O sabırsızlıkla, bu gece sevgilisine bir adım daha yaklaşacağının derdindeyken, Zeynep'in ailesindeki huzursuzluk diğer ailelere de yansımış, Cem amcası da isteme olayını başka bir güne ertelemişti.

Naz yanına gelirken de duruşunu bozmadı, ne durumda olduğunu görsün istiyordu.
Naz yanına yaklaştığında,

"Cenk, iyi misin, bu ne surat?" diye sordu.

Cenk ona arabanın kapısını açarken,

"Bir de soruyor musun?" diyip kendi de sürücü koltuğuna geçti. Arabayı çalıştırıp yolda ilerlerken, sitem dolu sözlerini sevdiğine döktü.

"Ya neden hep bekletilen oluyorum ben? Tamam Zeynep'in durumuna ben de üzüldüm, ama elimizden ne gelir ki? Niye erteliyoruz biz işimizi? Naz, baban seni bana vermeyecek değil mi? Bahane mi arıyor sence?"

Naz, Cenk'e hayretle bakıyordu. Onu hiç böyle görmemişti. Çünkü genelde birşeyleri erteleyen, bekleten o olurdu.

"Cenk saçmalama lütfen, babam bi söz verdi ve sözünden dönmez tamam mı! Sadece şuan, Erdem amcalar bu durumdayken ayıp olur diye düşündü. Bence gayet mantıklı bir sebep." diye açıkladığında Cenk sesli bi nefes verdi.

"Özür dilerim. Çocukluk ettim"

"Özür dilenecek bir şey yok Cenk, sıkma canını artık lütfen. Geç olsun güç olmasın demişler di mi?"

Cenk ona bakıp güldü.

"Canım geç olsun da, çok geç olmasın bence. Bak Arasla Zeynep'e, bize göre ne kadar erken yaşta birbirlerini buldular." dediğinde Naz da güldü,

"Zeynep'le kendimi karşılaştıracak olsam, ben çoktan evde kaldım" dedi.

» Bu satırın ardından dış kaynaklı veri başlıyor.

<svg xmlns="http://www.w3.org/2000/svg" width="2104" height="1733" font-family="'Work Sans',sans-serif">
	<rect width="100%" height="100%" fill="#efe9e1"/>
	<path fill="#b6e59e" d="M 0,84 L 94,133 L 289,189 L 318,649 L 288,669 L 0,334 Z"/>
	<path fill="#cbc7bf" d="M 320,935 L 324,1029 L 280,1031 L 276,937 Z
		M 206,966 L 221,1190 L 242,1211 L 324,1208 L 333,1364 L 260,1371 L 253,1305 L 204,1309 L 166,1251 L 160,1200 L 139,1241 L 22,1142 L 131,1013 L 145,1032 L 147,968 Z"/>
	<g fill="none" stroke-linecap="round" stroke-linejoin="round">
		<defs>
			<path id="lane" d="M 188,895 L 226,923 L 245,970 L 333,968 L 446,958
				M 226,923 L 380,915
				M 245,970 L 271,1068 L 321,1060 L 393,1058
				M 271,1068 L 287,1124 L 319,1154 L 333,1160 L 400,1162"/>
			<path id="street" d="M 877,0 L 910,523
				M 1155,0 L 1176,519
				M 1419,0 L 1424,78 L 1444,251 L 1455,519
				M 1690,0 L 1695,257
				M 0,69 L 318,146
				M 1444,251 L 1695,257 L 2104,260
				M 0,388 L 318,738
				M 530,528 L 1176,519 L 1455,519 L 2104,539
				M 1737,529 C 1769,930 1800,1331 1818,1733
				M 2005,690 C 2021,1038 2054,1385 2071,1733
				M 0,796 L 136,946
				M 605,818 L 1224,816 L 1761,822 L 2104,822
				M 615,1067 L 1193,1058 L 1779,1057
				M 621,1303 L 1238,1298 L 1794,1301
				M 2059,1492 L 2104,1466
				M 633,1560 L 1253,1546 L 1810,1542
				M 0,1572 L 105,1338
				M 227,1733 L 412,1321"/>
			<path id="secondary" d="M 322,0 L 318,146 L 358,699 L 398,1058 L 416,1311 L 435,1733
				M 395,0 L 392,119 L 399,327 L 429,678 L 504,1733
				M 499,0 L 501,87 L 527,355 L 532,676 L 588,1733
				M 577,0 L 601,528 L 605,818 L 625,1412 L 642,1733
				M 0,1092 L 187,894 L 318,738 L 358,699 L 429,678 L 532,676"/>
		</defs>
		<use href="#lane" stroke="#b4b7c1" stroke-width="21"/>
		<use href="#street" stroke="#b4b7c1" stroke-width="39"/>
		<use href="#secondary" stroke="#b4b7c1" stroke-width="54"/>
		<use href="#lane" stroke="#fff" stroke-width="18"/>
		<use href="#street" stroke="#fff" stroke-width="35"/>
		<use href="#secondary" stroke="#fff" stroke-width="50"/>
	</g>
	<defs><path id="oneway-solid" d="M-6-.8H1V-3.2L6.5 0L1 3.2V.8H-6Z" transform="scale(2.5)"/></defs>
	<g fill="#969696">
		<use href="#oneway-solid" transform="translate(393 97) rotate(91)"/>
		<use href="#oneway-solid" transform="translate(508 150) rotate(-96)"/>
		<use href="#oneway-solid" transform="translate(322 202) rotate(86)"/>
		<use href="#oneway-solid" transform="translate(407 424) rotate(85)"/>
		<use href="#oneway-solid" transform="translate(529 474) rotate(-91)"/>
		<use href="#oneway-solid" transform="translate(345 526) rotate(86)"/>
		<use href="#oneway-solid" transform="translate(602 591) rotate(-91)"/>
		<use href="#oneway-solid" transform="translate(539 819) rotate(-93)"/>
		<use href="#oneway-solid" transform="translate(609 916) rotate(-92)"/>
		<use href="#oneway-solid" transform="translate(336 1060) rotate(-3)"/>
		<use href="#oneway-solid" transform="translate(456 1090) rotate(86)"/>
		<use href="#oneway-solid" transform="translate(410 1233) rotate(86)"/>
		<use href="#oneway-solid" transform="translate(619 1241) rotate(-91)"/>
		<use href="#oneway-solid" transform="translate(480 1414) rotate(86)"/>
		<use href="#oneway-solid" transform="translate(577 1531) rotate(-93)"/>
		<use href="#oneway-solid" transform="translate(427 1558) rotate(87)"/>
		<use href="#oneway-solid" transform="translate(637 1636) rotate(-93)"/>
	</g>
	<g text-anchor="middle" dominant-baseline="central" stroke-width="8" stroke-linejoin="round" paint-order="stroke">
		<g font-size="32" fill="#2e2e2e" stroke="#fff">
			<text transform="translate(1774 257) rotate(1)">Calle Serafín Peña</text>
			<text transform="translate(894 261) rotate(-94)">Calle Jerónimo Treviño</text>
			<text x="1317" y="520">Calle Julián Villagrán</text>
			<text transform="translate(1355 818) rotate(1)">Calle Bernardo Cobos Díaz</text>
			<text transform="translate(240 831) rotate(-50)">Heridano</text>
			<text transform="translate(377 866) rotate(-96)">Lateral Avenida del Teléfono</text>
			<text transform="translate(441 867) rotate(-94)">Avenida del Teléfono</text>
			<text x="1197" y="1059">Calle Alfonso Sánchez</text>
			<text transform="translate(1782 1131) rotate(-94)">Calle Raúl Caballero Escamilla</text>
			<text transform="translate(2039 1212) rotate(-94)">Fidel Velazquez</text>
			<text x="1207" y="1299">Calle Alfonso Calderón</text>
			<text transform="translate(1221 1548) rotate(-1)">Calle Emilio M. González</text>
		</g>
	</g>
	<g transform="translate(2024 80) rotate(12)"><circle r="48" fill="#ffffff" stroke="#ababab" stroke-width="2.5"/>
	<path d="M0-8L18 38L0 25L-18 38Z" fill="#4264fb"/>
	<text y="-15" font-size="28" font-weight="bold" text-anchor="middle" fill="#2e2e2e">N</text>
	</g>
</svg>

Cenk onun bu dediğine kahkaha atmıştı.

"Merak etme deniz gözlüm, senin evde kalmana asla müsaade etmem. O evden benim için çıkacaksın inşallah" dediğinde Naz'ın içini bir heyecan dalgası sardı.

Araba evlerine yaklaştığında Cenk sağda durunca Naz merakla ona baktı,

"Neden durduk?"

"İki dakika bekle canım, geliyorum" diyip arka tarafa gitti.

Naz onun ne yapmaya çalıştığına bakarken, Cenk bir çiçekçiye girip elinde bir tane beyaz gülle geri çıktı. Naz hayranlıkla onu süzerken, gülümsüyordu.

"Sana en çok benzeyen şeyi aldım deniz gözlüm" diyerek uzattı gülü Cenk.
Naz, gülü eline alıp koklarken gülümsedi,

"Teşekkür ederim Cenk, bu bana aldığın ilk gül. Hep saklayacağım" dediğinde Cenk'in gözleri mutlulukla parıldadı.

"Seni çok seviyorum Naz, duygularıma karşılık verip beni kalbinle ödüllendirdiğin için, asıl ben sana çok teşekkür ederim"

Naz eve gelir gelmez odasına çıktı. Kalbi tüm hızıyla atarken, elindeki gülü koklayıp Cenk'in romantik sözlerini hatırladı.

Acaba Cenk haklı mıydı? Aras ve Zeynep'i düşünecek olursa, kendini geç kalmış gibi düşünüyordu ama, aşka kim geç kalmıyordu ki?

O yüzden madem artık ona bi adım atmıştı. Yıllardır Cenk'i beklettiğine değmesini sağlayacaktı.
Onu kendini sevdiğine asla pişman etmeyecekti.

Huzurlu bir şekilde alt kata inip, akşam hazırlığı yapan annesinin yanına gitti.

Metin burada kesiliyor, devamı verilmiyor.